O termo Ekklesia sintetiza de forma impressionante o ser Igreja de Jesus: são os chamados para fora. No entanto, na história cristã preponderou o caminho inverso que torna os discípulos em gente “chamada para dentro”, chamada para deixar o mundo, para só considerarem “irmãos” os membros do “clube santo” e a não buscarem relacionamentos fora de tal ambiente. Mas, lendo o Evangelho, é difícil conceber que Jesus sonhasse com aquilo que depois nós chamamos de “igreja”.

Quem pode ouvir o ensino de Jesus, com toda sua desinstalação, com toda a sua mobilidade, com toda ênfase na igualdade de todos, com toda denúncia aos poderes religiosos e com toda a pertinência à vida – fosse para curar a mente, o corpo ou o espírito; fosse para anunciar a destruição do Templo como lugar de Deus; fosse para “beatificar” samaritanos  e “demonizar” religiosos sem coração – e ainda assim imaginar que Jesus tenha qualquer coisa a ver com o que nós chamamos de “igreja”, seja aquela que se abriga em Roma, sejam aquelas que têm tantas sedes quantos pastores, bispos e apóstolos megalomaníacos existirem? Não se vê Jesus tentando criar uma comunidade fixa e fechada, como também não percebo, em seu espírito, qualquer interesse nesse tipo de reclusão comunitária.


Por isso, o termo igreja perdeu seu significado original, e, pelo uso milenarmente pervertido, a expressão já não é útil para designar a jornada individual e comunitária dos discípulos de Jesus. De fato, a ideia de igreja ficou tão possessa de outros significados que usar o termo fala da antítese do que se desejaria expressar, conforme o Evangelho.

Jesus não plantou igreja em nenhum chão que não fosse o do coração das pessoas.

Igreja, de acordo com Jesus, é comunhão de dois ou três em seu Nome e em qualquer lugar. Igreja, de acordo com Jesus, é algo que acontece como encontro com Deus, com o próximo e com a vida, no caminho do Caminho. Para Jesus, o lugar onde melhor e mais propriamente se deve buscar o discípulo é nas portas do inferno, no meio do mundo!

Nesse Caminho, as maiores demonstrações de fé vêm de fora da religião. Vêm de publicanos como Zaqueu e de meretrizes como a pecadora que ungiu seus pés. Vêm da mulher samaritana, do centurião romano, da mulher siro-fenícia e do ladrão da Cruz.
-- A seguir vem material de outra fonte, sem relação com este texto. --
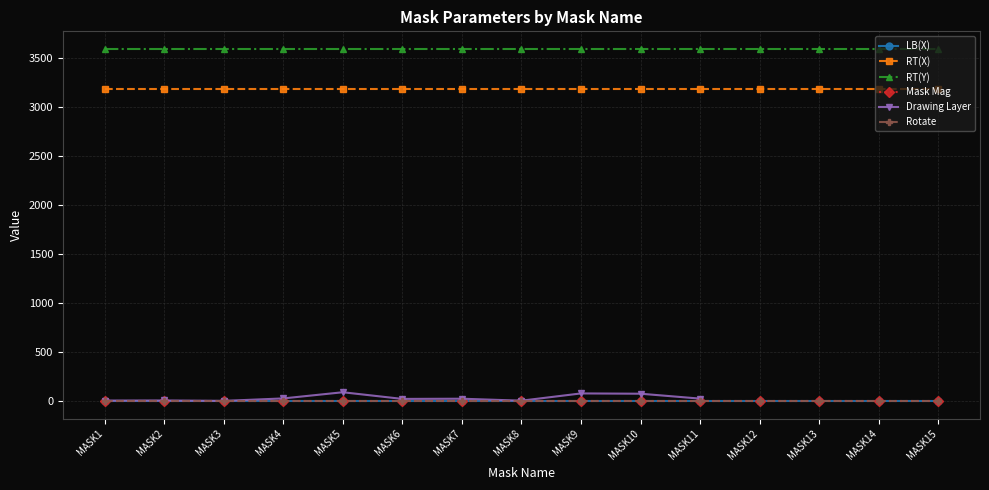

True or false: Mask Mag has more than 1 points higher than both neighbors.

False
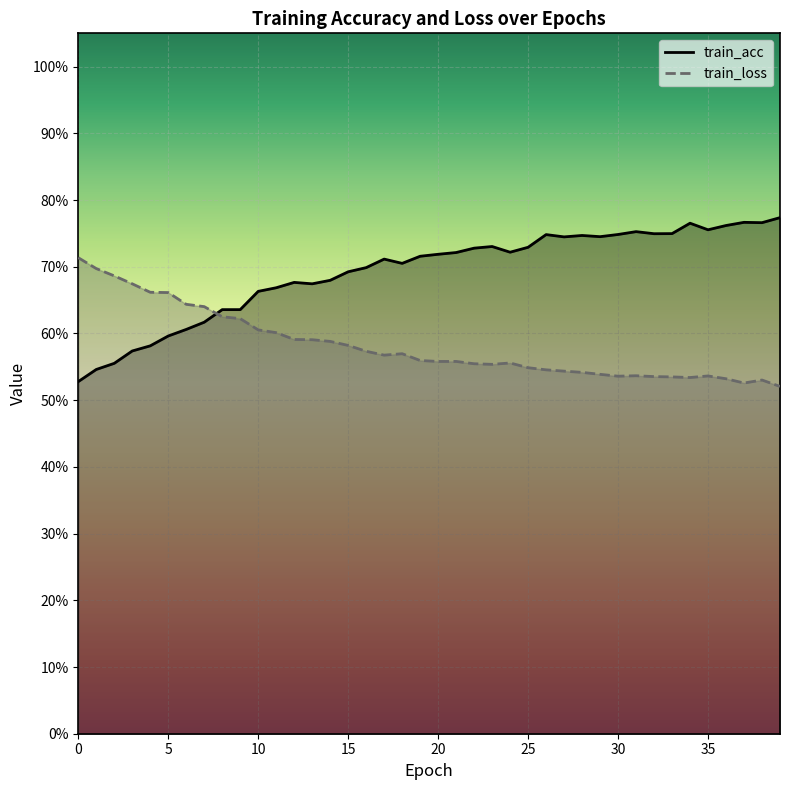

What is the sum of all train_acc values?

27.7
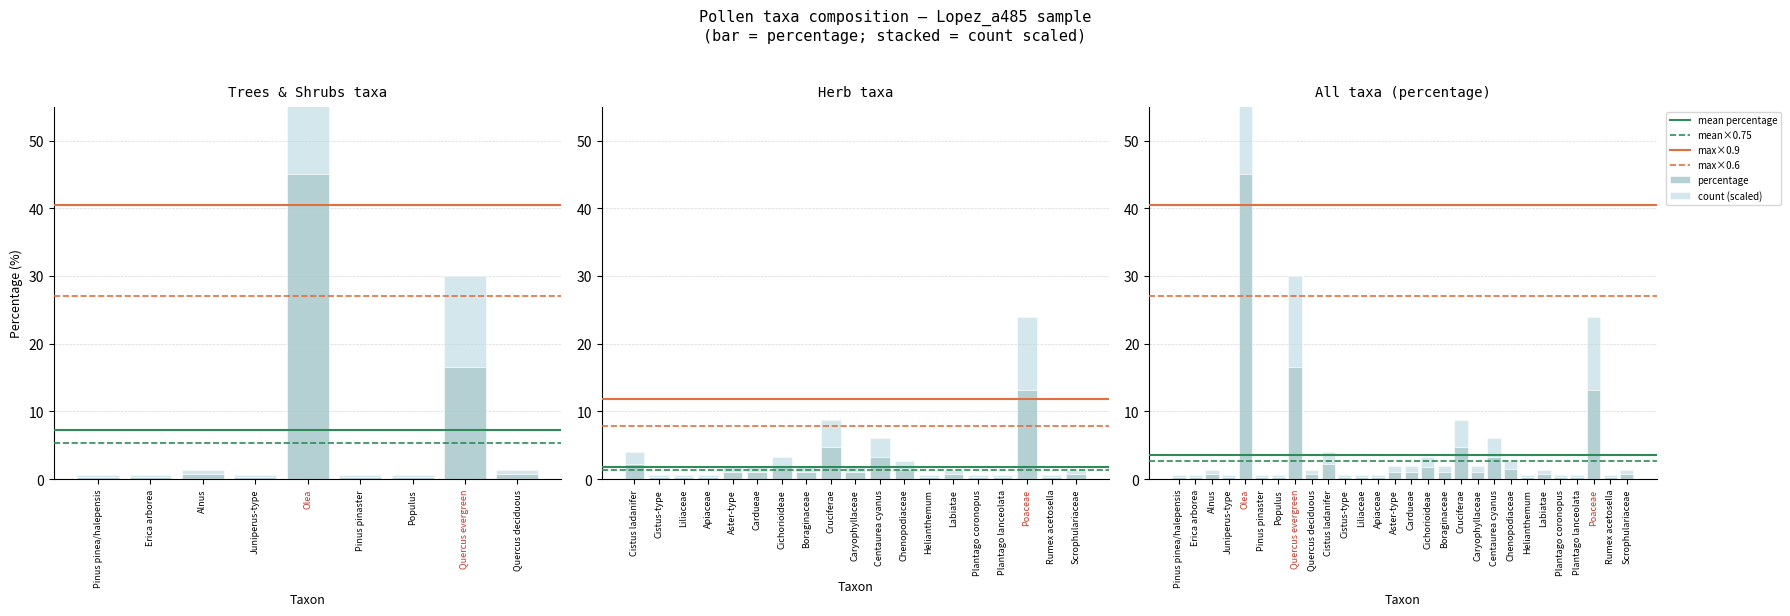

List the series in order of their peak value, lowest first.

percentage, count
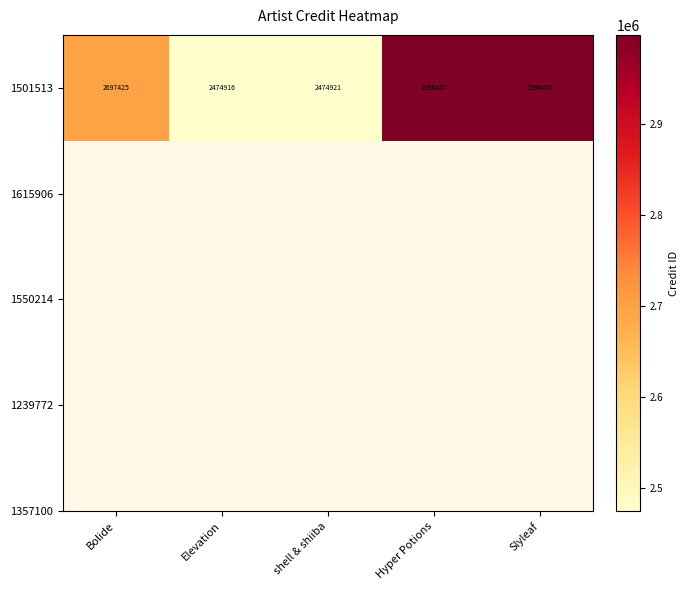

What is the greatest value displayed?

2998457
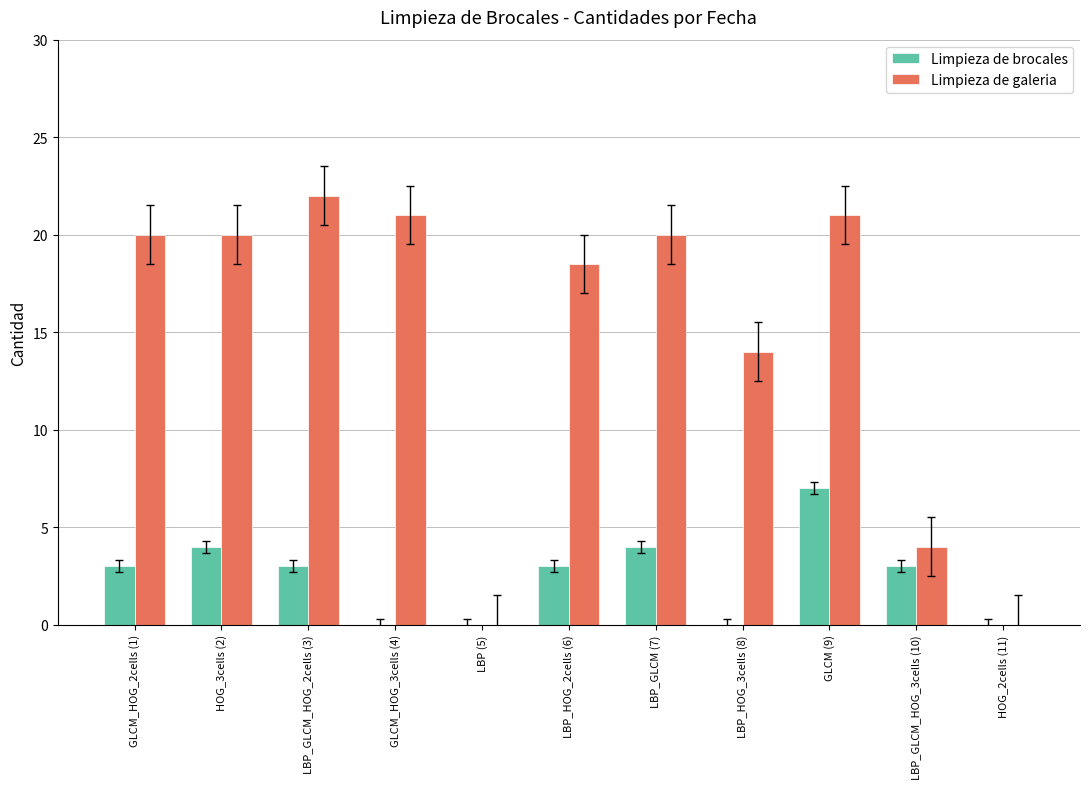

The Limpieza de galeria series shows 1.1 at LBP_GLCM_HOG_3cells (10). True or false?

False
Percebe-se que tanto “malandros arrependidos” quanto “réus confessos” podem encontrar seu repouso.

Portanto, seus discípulos são treinados a espalhar se- mentes, a salgar, a levar amor, a caminhar em bondade e a sobreviver com dignidade no caminho, com todos os seus perigos e possibilidades em aberto. Com demônios, tempestades, competições entre si, certezas satânicas, exageros desnecessários, medo de trair, frágeis certezas de jamais trair, traição explícita, negação e morte!

E, além disso tudo, vê-se que no Caminho com ele os ventos cessam, as ondas se abrandam, as Leis do Universo são relativizadas, os demônios sabem quem ele é e quem nós somos nele!
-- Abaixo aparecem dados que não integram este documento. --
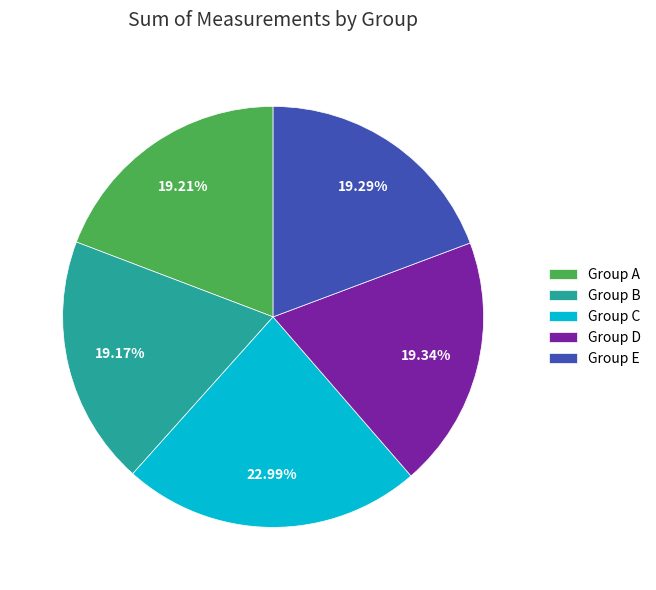

Do Group B and Group A together represent more than half of the pie?

No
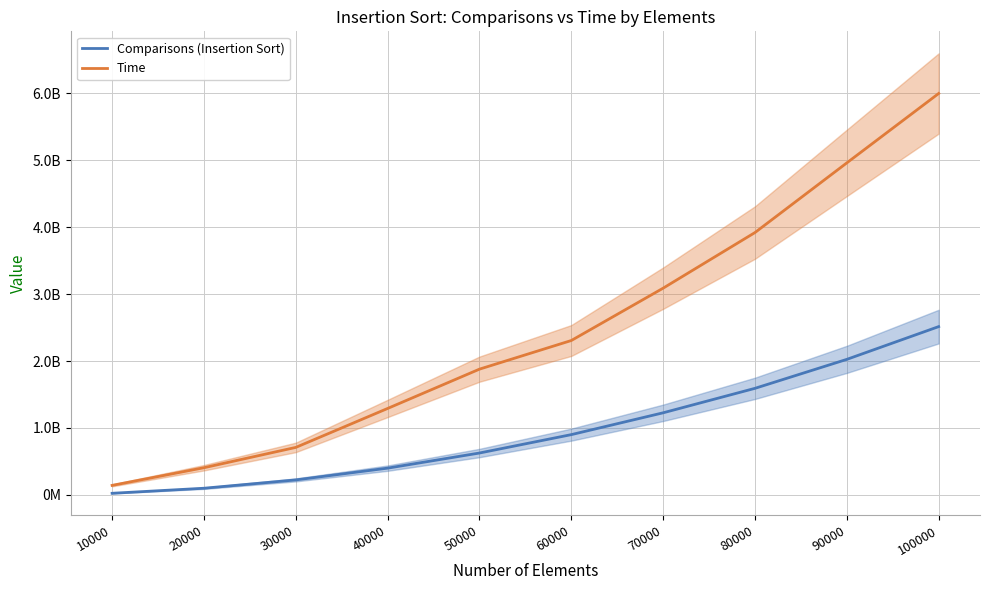

What is the approximate value of Time at 10000?

143206827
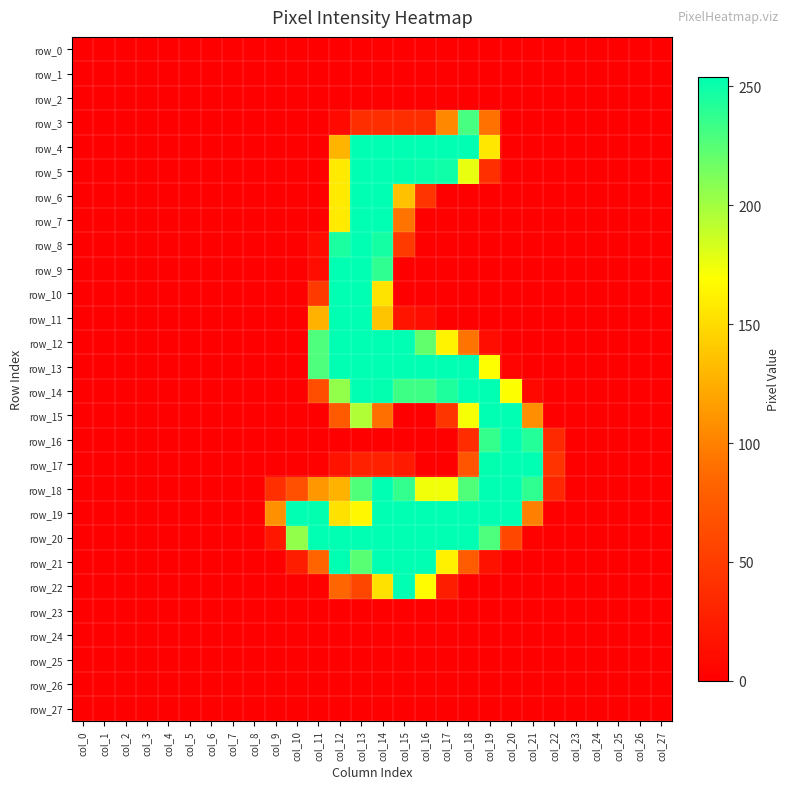

Which has a higher value, col_2 or col_21?

col_2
Jesus é o Caminho em movimento nos caminhos da existência. E seus discípulos são acompanhantes sem hierarquia entre eles. No mais, existem as multidões, as quais Jesus organiza apenas uma vez, e isso a fim de multiplicar pães. De resto... Elas vêm e vão... Ficam ou não... Voltam ou nunca mais aparecem... Gostam ou se escandalizam... Maravilham-se ou acham duro o discurso... Mas Jesus nada faz para mudar isso. Ele apenas segue e ensina a Palavra, enquanto cura os que encontra.

Não, Jesus não pretendia que seus discípulos fossem mais irmãos uns dos outros do que de todos os homens.

Não, Jesus não esperava que o sal da terra se confinas- se a quatro dignas paredes de um Saleiro Comunitário.

Não, Jesus não deseja tirar ninguém do mundo, da vida, da sociedade, da terra, mas apenas deseja que sejamos livres do mal.

Não, Jesus não disse: Eu sou o Clube, a Doutrina e a Igreja; e ninguém vem ao Pai senão por mim.

Assim, na assembleia dos chamados para fora, todos se encontram com o irmão de fé e também com o próximo que não tem fé, e todos são tratados com amor e simplicidade.

Em Jesus, o discípulo é apenas um homem que ganhou o entendimento do Reino e vive como seu cidadão, não numa “comunidade paralela”, mas no mundo real.